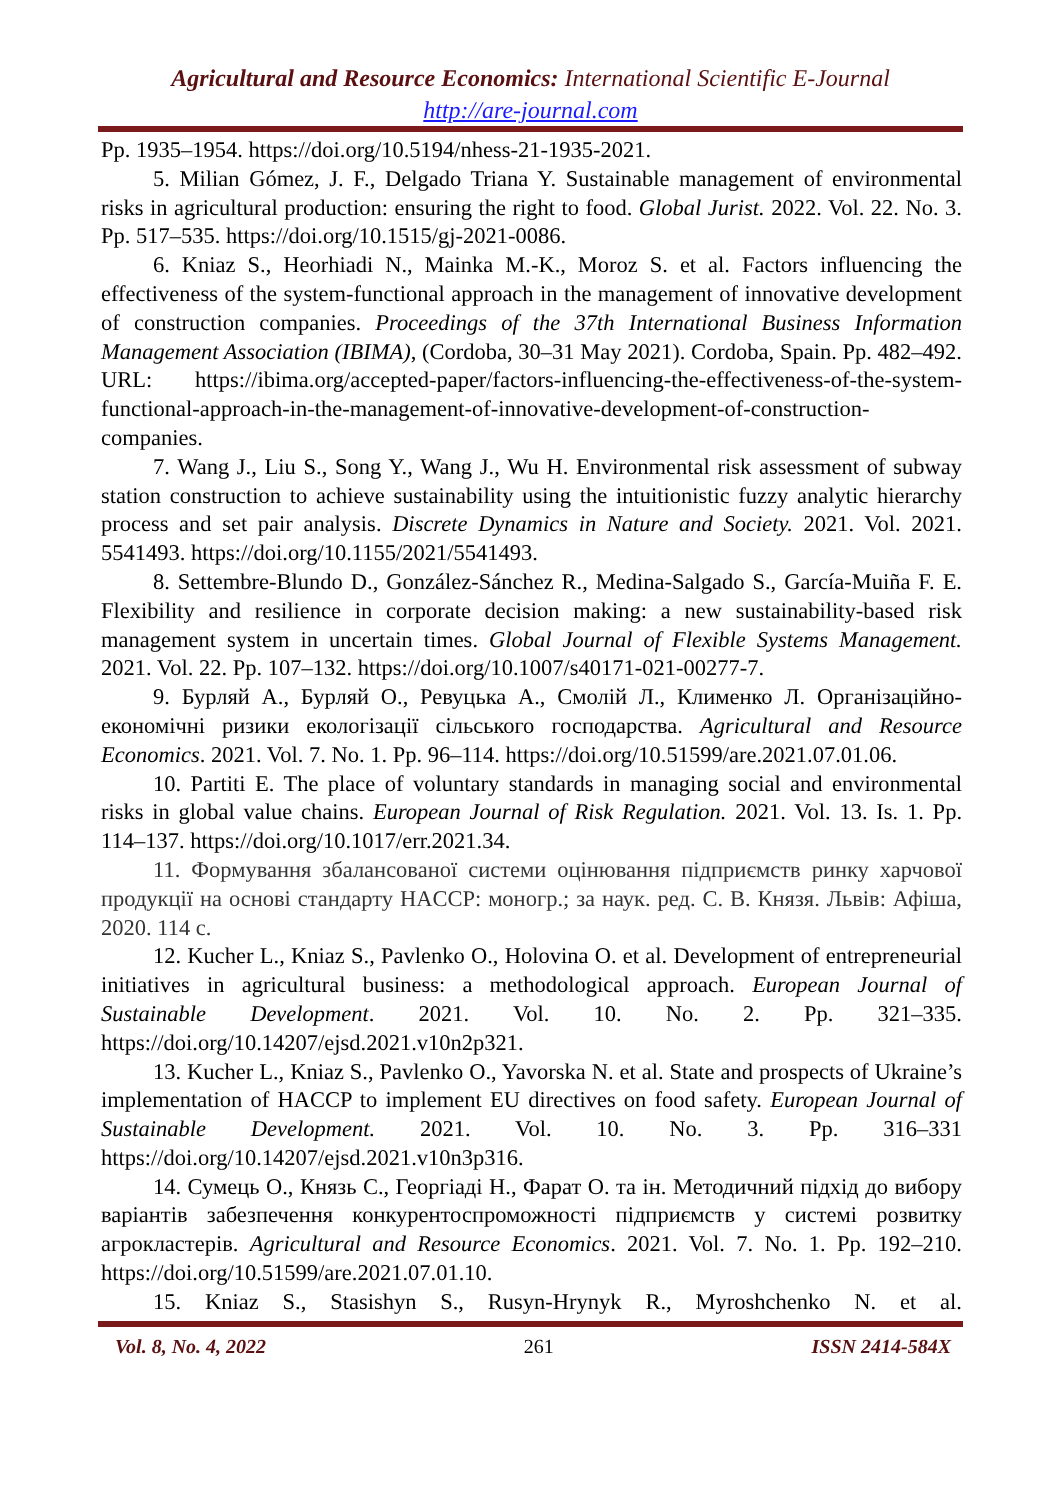Agricultural and Resource Economics: International Scientific E-Journal
http://are-journal.com
Pp. 1935–1954. https://doi.org/10.5194/nhess-21-1935-2021.
5. Milian Gómez, J. F., Delgado Triana Y. Sustainable management of environmental risks in agricultural production: ensuring the right to food. Global Jurist. 2022. Vol. 22. No. 3. Pp. 517–535. https://doi.org/10.1515/gj-2021-0086.
6. Kniaz S., Heorhiadi N., Mainka M.-K., Moroz S. et al. Factors influencing the effectiveness of the system-functional approach in the management of innovative development of construction companies. Proceedings of the 37th International Business Information Management Association (IBIMA), (Cordoba, 30–31 May 2021). Cordoba, Spain. Pp. 482–492. URL: https://ibima.org/accepted-paper/factors-influencing-the-effectiveness-of-the-system-functional-approach-in-the-management-of-innovative-development-of-construction-companies.
7. Wang J., Liu S., Song Y., Wang J., Wu H. Environmental risk assessment of subway station construction to achieve sustainability using the intuitionistic fuzzy analytic hierarchy process and set pair analysis. Discrete Dynamics in Nature and Society. 2021. Vol. 2021. 5541493. https://doi.org/10.1155/2021/5541493.
8. Settembre-Blundo D., González-Sánchez R., Medina-Salgado S., García-Muiña F. E. Flexibility and resilience in corporate decision making: a new sustainability-based risk management system in uncertain times. Global Journal of Flexible Systems Management. 2021. Vol. 22. Pp. 107–132. https://doi.org/10.1007/s40171-021-00277-7.
9. Бурляй А., Бурляй О., Ревуцька А., Смолій Л., Клименко Л. Організаційно-економічні ризики екологізації сільського господарства. Agricultural and Resource Economics. 2021. Vol. 7. No. 1. Pp. 96–114. https://doi.org/10.51599/are.2021.07.01.06.
10. Partiti E. The place of voluntary standards in managing social and environmental risks in global value chains. European Journal of Risk Regulation. 2021. Vol. 13. Is. 1. Pp. 114–137. https://doi.org/10.1017/err.2021.34.
11. Формування збалансованої системи оцінювання підприємств ринку харчової продукції на основі стандарту HACCP: моногр.; за наук. ред. С. В. Князя. Львів: Афіша, 2020. 114 с.
12. Kucher L., Kniaz S., Pavlenko O., Holovina O. et al. Development of entrepreneurial initiatives in agricultural business: a methodological approach. European Journal of Sustainable Development. 2021. Vol. 10. No. 2. Pp. 321–335. https://doi.org/10.14207/ejsd.2021.v10n2p321.
13. Kucher L., Kniaz S., Pavlenko O., Yavorska N. et al. State and prospects of Ukraine’s implementation of HACCP to implement EU directives on food safety. European Journal of Sustainable Development. 2021. Vol. 10. No. 3. Pp. 316–331 https://doi.org/10.14207/ejsd.2021.v10n3p316.
14. Сумець О., Князь С., Георгіаді Н., Фарат О. та ін. Методичний підхід до вибору варіантів забезпечення конкурентоспроможності підприємств у системі розвитку агрокластерів. Agricultural and Resource Economics. 2021. Vol. 7. No. 1. Pp. 192–210. https://doi.org/10.51599/are.2021.07.01.10.
15. Kniaz S., Stasishyn S., Rusyn-Hrynyk R., Myroshchenko N. et al.
Vol. 8, No. 4, 2022 261 ISSN 2414-584X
——
→ **ABOUT THIS EXERCISE**
Take the lines above from the one containing "Pp. 1935–1954. https://doi.org/10.5194/nhess-21-1935-2021." down to the one containing "5. Milian Gómez, J.", and transcribe them exactly, both ends included.

→ **EXERCISE SOLUTION**
Pp. 1935–1954. https://doi.org/10.5194/nhess-21-1935-2021.
5. Milian Gómez, J. F., Delgado Triana Y. Sustainable management of environmental risks in agricultural production: ensuring the right to food. Global Jurist. 2022. Vol. 22. No. 3. Pp. 517–535. https://doi.org/10.1515/gj-2021-0086.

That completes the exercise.